President Trump’s new “Remain in Mexico” asylum policy is having a big impact on illegal immigration on the southern border, but there’s reportedly one classification of migrants who are getting special treatment: “extra-continentals” from the war torn regions of the Middle East and Africa.

“A gov source yesterday told me a Pakistani migrant crossed to Texas this weekend who had Taliban associations,” the Center for Immigration Studies’ Todd Bensman posted to Twitter. “We’ll free him shortly anyway to pursue asylum – exempt like all Pakistanis from Trump’s wait in Mexico policy. Terrible mistake happening.”

The tweet is based on Bensman’s on-the-ground observations and interviews in Mexico, along with confidential conversations with U.S. immigration officials and migrant smugglers.

One matronly smuggler in Tapachula, near Mexico’s southern border with Guatemala, is known as Mama Africa and she runs a restaurant and boarding house of sorts for migrants on the journey north to the United States.

“There are more Africans coming now than I have ever seen before,” she told Bensman last month, as she looked after Bangladeshis, Haitians, and Nepalese.

The migrants are among “extra-continentals” – non Spanish speaking immigrants from beyond South and Central America – who are attempting to exploit apparent loopholes in the U.S.’s new “Remain in Mexico” asylum policy.

“These are U.S. asylum hopefuls from Ethiopia, Somalia, Iran, Democratic Republic of Congo, Cameroon, Bangladesh, Nepal, Syria, Iraq, Pakistan and many other bloody hotspots,” Bensman reports.

“Senior and lower-ranking DHS officials confirm that President Trump’s much-credited ‘Wait in Mexico’ and ‘Safe Third Country’ policies, requiring push-backs from the American border are not being applied to extra-continental migrants for unknown reasons,” he wrote.

Sources contend migrants from beyond Central and South America continue to be processed by border patrol and released into America to await adjudication of their asylum claims, often years in the future.

The issue raises security risks, Bensman argues, because U.S. officials often have no reliable resources other than the migrants themselves to confirm their identity, and many come from some of the most violent places on earth.

“Failing to apply push-back policies to extra-continentals while they wait inside the country presents a profound missed opportunity for the United States to use new immigration-control tools to reduce risks some of these migrants might be deployed terrorists, unreformed war criminals, or violent militia fighters with blood on their hands and predisposed to victimizing American citizens,” he wrote.

“Not much is publicly known about the extent of security and background vetting going on now.
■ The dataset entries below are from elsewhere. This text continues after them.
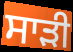
ਸਾੜੀ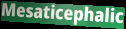
Mesaticephalic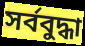
সৰ্ববুদ্ধা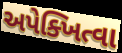
અપેક્ખિત્વાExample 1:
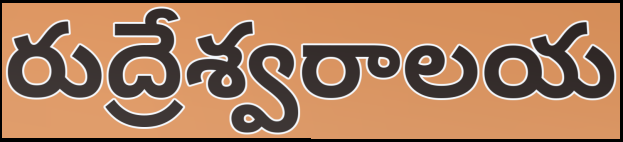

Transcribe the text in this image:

రుద్రేశ్వరాలయ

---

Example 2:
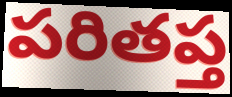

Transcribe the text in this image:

పరితప్త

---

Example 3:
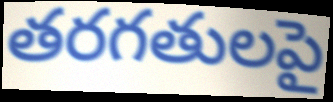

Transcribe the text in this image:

తరగతులపై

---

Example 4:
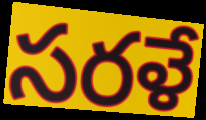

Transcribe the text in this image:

సరళే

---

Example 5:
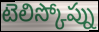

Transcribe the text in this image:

టెలిస్కోప్ను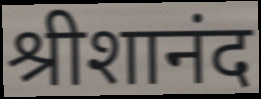
श्रीशानंद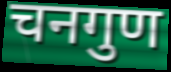
चनगुणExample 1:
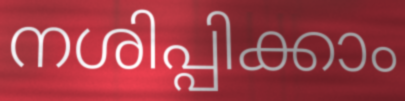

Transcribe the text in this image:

നശിപ്പിക്കാം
But some reporting already suggests that DHS intelligence officers do not put all Middle Easterners through enhanced vetting paces, or simply can’t. Because some hail from countries, such as Yemen, Syria, Somalia, and the Democratic Republic of Congo, where record-keeping systems are either off-limits to Americans, or don’t exist for Americans to check.”
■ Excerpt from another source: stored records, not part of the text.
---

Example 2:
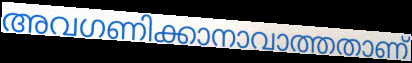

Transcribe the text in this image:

അവഗണിക്കാനാവാത്തതാണ്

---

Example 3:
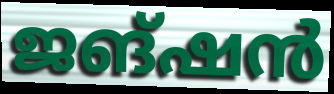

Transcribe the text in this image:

ജങ്ഷൻ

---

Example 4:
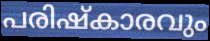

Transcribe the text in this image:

പരിഷ്കാരവും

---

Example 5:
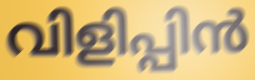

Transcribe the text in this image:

വിളിപ്പിൻ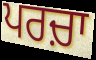
ਪਰਚ਼ਾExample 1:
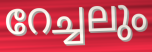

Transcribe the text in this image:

റേച്ചലും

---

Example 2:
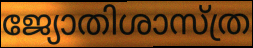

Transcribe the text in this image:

ജ്യോതിശാസ്ത്ര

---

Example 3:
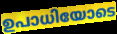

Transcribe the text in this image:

ഉപാധിയോടെ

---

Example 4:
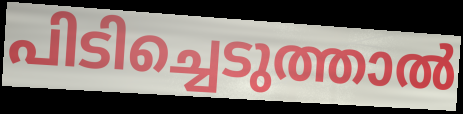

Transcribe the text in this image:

പിടിച്ചെടുത്താൽ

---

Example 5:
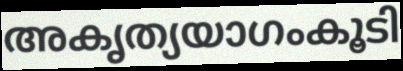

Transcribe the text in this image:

അകൃത്യയാഗംകൂടി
Fortunately, officials in Mexico don’t seem to make the same distinction between South and Central American migrants and others from the Middle East and Africa, and have applied immigration agreements with the U.S. to all.

Following an agreement with the U.S. last summer, “Mexico began deporting anyone who didn’t want to apply for Mexican asylum, and making those who did wait in southern Mexico, forced to comply and prevented from easily advancing north by (6,000) National Guard at interior roadblocks,” Bensman reports.
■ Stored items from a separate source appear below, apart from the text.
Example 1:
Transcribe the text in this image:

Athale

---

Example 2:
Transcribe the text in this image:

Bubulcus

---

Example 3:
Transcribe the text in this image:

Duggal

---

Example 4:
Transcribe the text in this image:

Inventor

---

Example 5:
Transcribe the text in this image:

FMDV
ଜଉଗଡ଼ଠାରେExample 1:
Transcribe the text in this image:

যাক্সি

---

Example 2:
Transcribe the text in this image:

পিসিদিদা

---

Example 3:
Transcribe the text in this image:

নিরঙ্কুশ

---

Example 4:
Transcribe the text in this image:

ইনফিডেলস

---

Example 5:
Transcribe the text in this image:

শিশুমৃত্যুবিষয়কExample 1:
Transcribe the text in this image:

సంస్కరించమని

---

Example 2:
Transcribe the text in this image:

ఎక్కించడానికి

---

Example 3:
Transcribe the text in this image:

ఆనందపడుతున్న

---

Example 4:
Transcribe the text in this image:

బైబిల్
“Now, Mexico’s policies envelop all the extra-continental migrants, who can plainly see and hear that the American border is still open to them just beyond reach. Riots and disturbances among acutely frustrated Africans followed Mexico’s decision. But the Mexicans have held fast.”

Mexico’s asylum policies are now the only deterrent for “extra-continental” migrants in their journey across the world to the U.S., but it’s nonetheless sending a powerful message that’s undoubtedly making an impact.

Claudia Bresenio, a top Mexican immigration official, said the number of Africans arriving in Tapachula is declining drastically, based in large part on the experiences of those forced to apply for asylum there.

A Cameroonian named Peter told Bensman it’s a miserable experience that takes six months to play out, and he’s now discouraging anyone who asks from following in his footsteps.

“I tell them never to attempt to come here. This is another nightmare,” Peter told Bensman. “I can’t advise no one to come. If I knew I couldn’t pass through, I wouldn’t have come here.”